Putin und Prochorow
12. Januar 2012Michail Prochorow, einer der reichsten russischen Unternehmer, hat recht: Russland braucht keine Revolution, sondern eine evolutionäre Entwicklung in Richtung Demokratie, Marktwirtschaft und Europa. Und er hat auch vollkommen recht, wenn er in einem aktuellen Gastkommentar für die britische Zeitung "The Guardian" behauptet, dass mit den Protesten in Russland im Dezember die Ära der "gelenkten Demokratie" zu Ende gegangen ist. Für oberflächliche Beobachter im Westen mögen diese Thesen Prochorows, der plant, als Kandidat an der russischen Präsidentschaftswahl teilzunehmen, spektakulär wirken: Scheinbar positioniert sich hier ein ernstzunehmender Gegenspieler zu Wladimir Putin mit liberalen und europäischen Überzeugungen.
Putins Problem
Doch es ist unklar, welche Rolle Prochorow bei der Präsidentschaftswahl spielt. Es gibt keinen seriösen Beweis dafür, dass er im Auftrag des Kremls handelt. Doch muss objektiv festgestellt werden, dass es im Sinne von Wladimir Putin ist, wenn Prochorow als Kandidat antritt. Mehr noch: Wenn es keinen Anwärter wie Prochorow geben würde, wäre der Kreml gut beraten, so einen Kandidaten zu schaffen.
Putin steht nach den Protesten gegen die angeblichen Fälschungen bei der Duma-Wahl vor einem Dilemma: Die Legitimität der Präsidentschaftswahl dürfte stark in Frage gestellt werden, wenn es zu erheblichen Wahlfälschungen kommt.
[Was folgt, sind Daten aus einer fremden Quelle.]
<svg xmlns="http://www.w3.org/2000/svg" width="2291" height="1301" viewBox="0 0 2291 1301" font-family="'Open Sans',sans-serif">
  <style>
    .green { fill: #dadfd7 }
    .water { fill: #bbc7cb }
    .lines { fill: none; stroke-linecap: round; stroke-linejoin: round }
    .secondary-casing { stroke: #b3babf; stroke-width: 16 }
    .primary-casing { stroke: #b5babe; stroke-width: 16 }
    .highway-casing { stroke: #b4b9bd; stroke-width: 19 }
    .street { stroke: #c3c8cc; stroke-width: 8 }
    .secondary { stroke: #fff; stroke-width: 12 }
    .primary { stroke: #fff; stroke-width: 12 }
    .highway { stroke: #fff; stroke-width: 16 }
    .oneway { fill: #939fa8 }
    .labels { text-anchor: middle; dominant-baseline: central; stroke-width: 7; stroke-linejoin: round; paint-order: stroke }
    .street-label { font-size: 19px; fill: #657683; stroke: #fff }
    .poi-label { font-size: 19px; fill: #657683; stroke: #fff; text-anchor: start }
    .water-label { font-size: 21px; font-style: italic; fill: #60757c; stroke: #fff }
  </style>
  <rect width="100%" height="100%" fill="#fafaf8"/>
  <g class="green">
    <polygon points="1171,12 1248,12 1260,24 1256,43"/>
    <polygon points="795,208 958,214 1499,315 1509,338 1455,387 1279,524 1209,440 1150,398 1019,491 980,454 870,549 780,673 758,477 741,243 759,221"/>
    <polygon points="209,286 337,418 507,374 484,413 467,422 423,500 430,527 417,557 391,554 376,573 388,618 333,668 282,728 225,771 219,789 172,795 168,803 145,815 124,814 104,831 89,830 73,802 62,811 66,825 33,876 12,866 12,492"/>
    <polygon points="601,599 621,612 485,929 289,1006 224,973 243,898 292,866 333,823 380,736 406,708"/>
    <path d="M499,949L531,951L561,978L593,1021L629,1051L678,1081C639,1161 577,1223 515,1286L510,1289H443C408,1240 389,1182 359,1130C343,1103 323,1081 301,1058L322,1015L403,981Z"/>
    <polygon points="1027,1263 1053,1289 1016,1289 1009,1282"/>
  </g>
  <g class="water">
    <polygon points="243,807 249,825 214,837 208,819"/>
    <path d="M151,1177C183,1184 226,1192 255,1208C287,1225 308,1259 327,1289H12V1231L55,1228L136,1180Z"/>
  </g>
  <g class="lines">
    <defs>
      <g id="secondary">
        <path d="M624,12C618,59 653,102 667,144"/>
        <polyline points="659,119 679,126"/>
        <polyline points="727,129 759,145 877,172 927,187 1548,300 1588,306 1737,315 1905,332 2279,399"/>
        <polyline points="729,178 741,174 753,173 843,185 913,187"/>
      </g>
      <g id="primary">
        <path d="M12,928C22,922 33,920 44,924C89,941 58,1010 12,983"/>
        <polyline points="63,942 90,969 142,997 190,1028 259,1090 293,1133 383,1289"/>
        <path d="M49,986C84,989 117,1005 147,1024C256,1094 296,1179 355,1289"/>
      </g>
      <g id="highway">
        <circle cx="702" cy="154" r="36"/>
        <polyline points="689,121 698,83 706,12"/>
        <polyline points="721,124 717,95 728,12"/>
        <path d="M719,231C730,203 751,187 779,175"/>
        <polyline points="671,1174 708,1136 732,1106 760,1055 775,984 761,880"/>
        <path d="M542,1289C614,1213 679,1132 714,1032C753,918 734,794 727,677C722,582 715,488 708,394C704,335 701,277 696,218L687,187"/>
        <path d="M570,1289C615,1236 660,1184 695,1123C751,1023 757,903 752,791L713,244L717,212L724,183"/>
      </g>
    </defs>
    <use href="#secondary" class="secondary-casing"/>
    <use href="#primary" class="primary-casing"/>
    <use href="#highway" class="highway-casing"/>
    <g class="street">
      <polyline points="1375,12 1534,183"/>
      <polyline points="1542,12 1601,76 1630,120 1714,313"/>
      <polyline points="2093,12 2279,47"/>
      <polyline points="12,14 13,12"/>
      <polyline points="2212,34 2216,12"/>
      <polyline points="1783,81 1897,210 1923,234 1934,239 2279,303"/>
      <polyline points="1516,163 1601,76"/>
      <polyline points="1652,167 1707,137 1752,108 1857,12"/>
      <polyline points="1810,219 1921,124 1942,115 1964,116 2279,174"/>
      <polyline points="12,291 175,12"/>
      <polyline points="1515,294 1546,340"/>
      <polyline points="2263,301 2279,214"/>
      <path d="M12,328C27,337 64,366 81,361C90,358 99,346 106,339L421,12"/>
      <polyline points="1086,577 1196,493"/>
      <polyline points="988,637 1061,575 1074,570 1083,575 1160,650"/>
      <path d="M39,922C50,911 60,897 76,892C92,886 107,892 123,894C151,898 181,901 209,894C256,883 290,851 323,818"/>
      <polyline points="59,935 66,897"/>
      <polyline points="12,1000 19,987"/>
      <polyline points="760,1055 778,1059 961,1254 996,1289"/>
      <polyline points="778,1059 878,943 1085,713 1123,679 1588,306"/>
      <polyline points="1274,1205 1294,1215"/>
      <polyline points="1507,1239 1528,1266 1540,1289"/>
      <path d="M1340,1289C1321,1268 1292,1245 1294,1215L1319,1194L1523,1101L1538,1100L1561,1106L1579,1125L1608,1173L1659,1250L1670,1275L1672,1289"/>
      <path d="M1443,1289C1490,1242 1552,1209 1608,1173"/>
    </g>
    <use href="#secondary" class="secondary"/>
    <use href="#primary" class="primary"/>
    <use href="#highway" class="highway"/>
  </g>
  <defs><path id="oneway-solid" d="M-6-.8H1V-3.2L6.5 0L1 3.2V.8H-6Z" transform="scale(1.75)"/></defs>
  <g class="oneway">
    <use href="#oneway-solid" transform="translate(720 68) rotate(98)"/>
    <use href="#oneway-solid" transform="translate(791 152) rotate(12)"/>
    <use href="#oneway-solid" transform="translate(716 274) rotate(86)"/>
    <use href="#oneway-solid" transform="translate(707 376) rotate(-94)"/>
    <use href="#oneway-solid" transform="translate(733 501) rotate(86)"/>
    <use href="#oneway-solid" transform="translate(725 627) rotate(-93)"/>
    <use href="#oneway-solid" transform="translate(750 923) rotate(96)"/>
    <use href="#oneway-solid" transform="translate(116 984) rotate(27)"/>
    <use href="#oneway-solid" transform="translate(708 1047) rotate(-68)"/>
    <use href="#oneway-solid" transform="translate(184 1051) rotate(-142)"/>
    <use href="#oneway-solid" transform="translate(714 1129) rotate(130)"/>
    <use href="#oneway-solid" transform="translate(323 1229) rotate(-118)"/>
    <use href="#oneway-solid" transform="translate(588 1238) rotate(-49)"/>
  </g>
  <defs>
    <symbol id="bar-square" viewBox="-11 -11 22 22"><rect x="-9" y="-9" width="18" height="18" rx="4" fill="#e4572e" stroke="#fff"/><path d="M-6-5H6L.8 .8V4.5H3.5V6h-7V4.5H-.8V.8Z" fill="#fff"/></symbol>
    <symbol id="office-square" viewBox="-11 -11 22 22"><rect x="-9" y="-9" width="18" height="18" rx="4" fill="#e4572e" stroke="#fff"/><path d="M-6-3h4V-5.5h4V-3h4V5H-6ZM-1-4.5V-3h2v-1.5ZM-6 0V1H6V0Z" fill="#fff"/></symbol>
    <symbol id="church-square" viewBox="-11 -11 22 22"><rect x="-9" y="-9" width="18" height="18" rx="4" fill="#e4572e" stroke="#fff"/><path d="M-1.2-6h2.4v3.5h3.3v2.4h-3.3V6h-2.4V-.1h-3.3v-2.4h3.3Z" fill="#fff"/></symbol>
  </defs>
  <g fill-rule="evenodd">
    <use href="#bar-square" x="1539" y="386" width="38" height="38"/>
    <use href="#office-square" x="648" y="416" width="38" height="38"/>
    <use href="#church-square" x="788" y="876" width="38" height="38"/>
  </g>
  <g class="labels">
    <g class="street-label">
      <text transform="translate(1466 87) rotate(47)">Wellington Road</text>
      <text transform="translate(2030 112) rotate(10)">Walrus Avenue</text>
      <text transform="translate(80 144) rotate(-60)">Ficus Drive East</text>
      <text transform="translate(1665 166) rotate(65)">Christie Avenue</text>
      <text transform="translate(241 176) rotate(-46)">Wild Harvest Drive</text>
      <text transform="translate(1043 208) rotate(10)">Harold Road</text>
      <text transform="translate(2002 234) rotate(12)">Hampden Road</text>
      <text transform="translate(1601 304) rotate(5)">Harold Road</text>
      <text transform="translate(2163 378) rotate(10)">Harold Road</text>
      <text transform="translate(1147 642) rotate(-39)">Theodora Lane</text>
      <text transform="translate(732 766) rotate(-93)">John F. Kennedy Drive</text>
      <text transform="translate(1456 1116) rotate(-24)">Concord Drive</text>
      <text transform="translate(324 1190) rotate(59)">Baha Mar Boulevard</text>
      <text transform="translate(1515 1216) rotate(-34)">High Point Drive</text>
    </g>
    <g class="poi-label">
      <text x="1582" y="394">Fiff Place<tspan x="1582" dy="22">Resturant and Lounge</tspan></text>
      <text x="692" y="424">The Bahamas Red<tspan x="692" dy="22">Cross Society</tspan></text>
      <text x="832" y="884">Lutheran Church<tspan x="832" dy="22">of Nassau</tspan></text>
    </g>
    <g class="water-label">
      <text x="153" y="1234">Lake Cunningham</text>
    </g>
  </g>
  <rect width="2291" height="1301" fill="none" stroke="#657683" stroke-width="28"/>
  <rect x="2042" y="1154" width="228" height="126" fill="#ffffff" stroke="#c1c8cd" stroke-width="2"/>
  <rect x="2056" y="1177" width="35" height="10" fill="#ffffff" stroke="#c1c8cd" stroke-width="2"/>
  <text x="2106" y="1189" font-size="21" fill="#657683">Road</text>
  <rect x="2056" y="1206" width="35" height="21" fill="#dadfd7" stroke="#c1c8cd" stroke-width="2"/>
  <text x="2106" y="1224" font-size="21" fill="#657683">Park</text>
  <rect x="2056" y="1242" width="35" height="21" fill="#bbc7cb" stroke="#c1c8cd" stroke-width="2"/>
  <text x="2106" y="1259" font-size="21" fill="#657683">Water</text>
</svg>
Ebenso würde es für ihn unvorteilhaft aussehen, wenn er gegen die üblichen blassen Gegenkandidaten der Vorjahre, also gegen den populistischen Nationalisten Wladimir Schirinowski oder gegen den Kommunistenführer Gennadi Sjuganow gewinnen würde. In dieser Logik benötigt der Kreml einen ehrenvollen Kandidaten, der aber faktisch keine Siegeschancen gegen Putin hat - zumindest nicht in der zweiten, entscheidenden Runde, in der die beiden bestplatzierten Kandidaten der ersten Runde gegeneinander antreten. Der Kandidat Michail Prochorow passt genau in dieses Muster.
Prochorow versus Jawlinski
Prochorow ist einer dieser dynamischen und erfolgreichen Unternehmer, die in der Nachsowjetzeit aus dem Nichts zu Multimilliardären geworden sind. Viele soziale Aufsteiger der letzten Jahre in Russland können sich mit diesem Selfmademan identifizieren. Er verkörpert die Ideale des jungen russischen Mittelstandes, dessen Vertreter sich so zahlreich an den Protesten in Moskau beteiligt haben.
Mit seinen rechtsliberalen Positionen dürfte er zudem die eher liberal gesinnte Mittelschicht bei der Präsidentschaftswahl teilen. Zumindest wird er dem altbekannten Kopf des russischen Liberalismus, dem eher sozialliberal ausgerichteten Grigori Jawlinski, einige Stimmen abnehmen, sofern dieser überhaupt als Kandidat antreten darf.
Prochorow gibt Putins Sieg Glanz
Als Neueinsteiger in die russische Politik gibt der smarte Prochorow der Präsidentschaftswahl den Schwung, den der Kreml nach den Protesten im Dezember braucht. Prochorow nimmt die Grundpositionen eines Teils der Protestler auf, die eine politische und wirtschaftliche Stagnation in Russland befürchten. Zugleich ist dem Kreml klar, dass Prochorow in der breiten Masse in Russland nicht mehrheitsfähig ist. Einige Hinweise auf seinen in den letzten Jahren erworbenen Wohlstand dürften ausreichen, um ihn unter den vielen am Rande der Armut lebenden Russen – vor allem in der Provinz und auf dem Land – unglaubwürdig zu machen. Diesen russischen Wahlbürgern liegt das von Putin vertretene Konzept eines künftigen Russlands näher. In seinem kürzlich veröffentlichten Wahlprogramm setzt Putin ganz klar auf das Konzept eines paternalistischen starken Staates, der seinen Bürgern im Innern ein "Leben in Würde" und nach außen den Großmachtstatus verspricht. Selbst unter freien und fairen Bedingungen dürfte sich die Mehrheit der Russen in einer Stichwahl zwischen Putin und Prochorow eindeutig für Putin entscheiden.